I wonder if this is 435491/435341/217895? The fix for the first 2 (which is what I think this bug is most related to) is in the latest LVM[-cluster] code. The 3rd bug I listed is what you will hit after being able to get by the first two... I committed the fix for 217895 on 2/20/08. Look for cmirror package newer than that. Marking as MODIFIED, as I believe this has been fixed by clearing the above 3 bugs.

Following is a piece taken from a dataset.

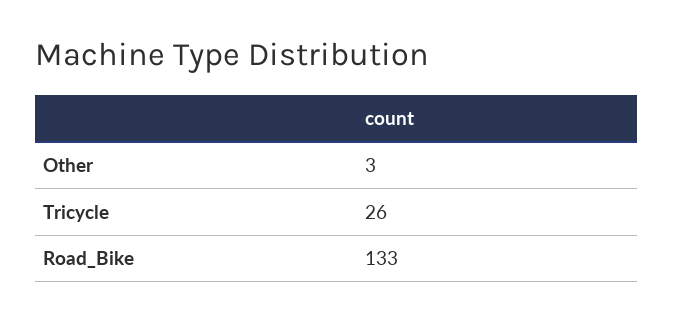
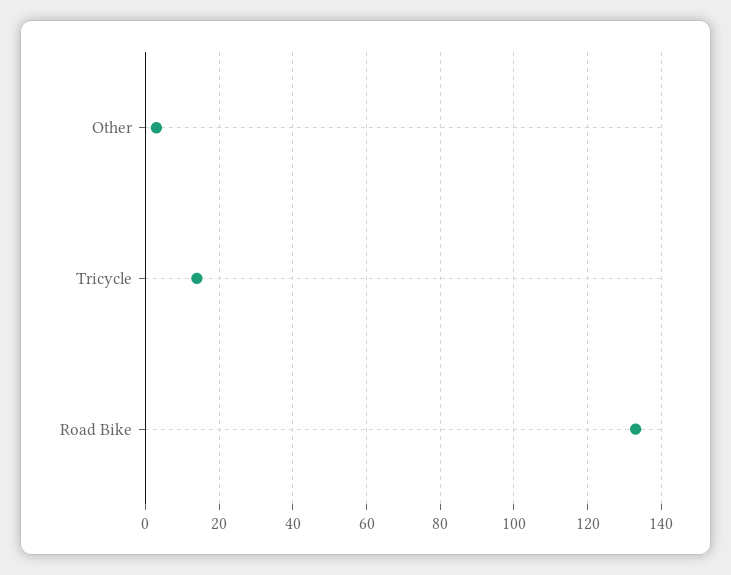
Tricycle: 26 -> 15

I hit something like this today while running on 4.7 bits. The test case I was running was: Senario: Kill primary leg of synced 2 leg mirror(s) ****** Mirror hash info for this scenario ****** * name: syncd_primary_2legs * sync: 1 * mirrors: 1 * disklog: 1 * failpv: /dev/sdf1 * legs: 2 * pvs: /dev/sdf1 /dev/sdd1 /dev/sde1 ************************************************ After disabling /dev/sdf1 and trying to force the down conversion with some light I/O and a sync, the I/O and sync hung. Further LVM commands hang on the system. In the logs I see a lot of warnings about using dev_open() on all sorts of devices. May 21 22:32:06 morph-02 qarshd[9315]: Running cmdline: echo offline > /sys/block/sdf/device/state May 21 22:32:07 morph-02 kernel: scsi0 (0:6): rejecting I/O to offline device May 21 22:32:07 morph-02 lvm[24528]: Mirror device, 253:3, has failed. May 21 22:32:07 morph-02 lvm[24528]: Device failure in helter_skelter-syncd_primary_2legs_1 May 21 22:32:07 morph-02 lvm[24528]: WARNING: dev_open(/etc/lvm/lvm.conf) called while suspended May 21 22:32:07 morph-02 kernel: scsi0 (0:6): rejecting I/O to offline device May 21 22:32:07 morph-02 lvm[24528]: WARNING: dev_open(/dev/ramdisk) called while suspended May 21 22:32:07 morph-02 last message repeated 2 times
The Red Hat Cluster Suite product is past end-of-life; closing.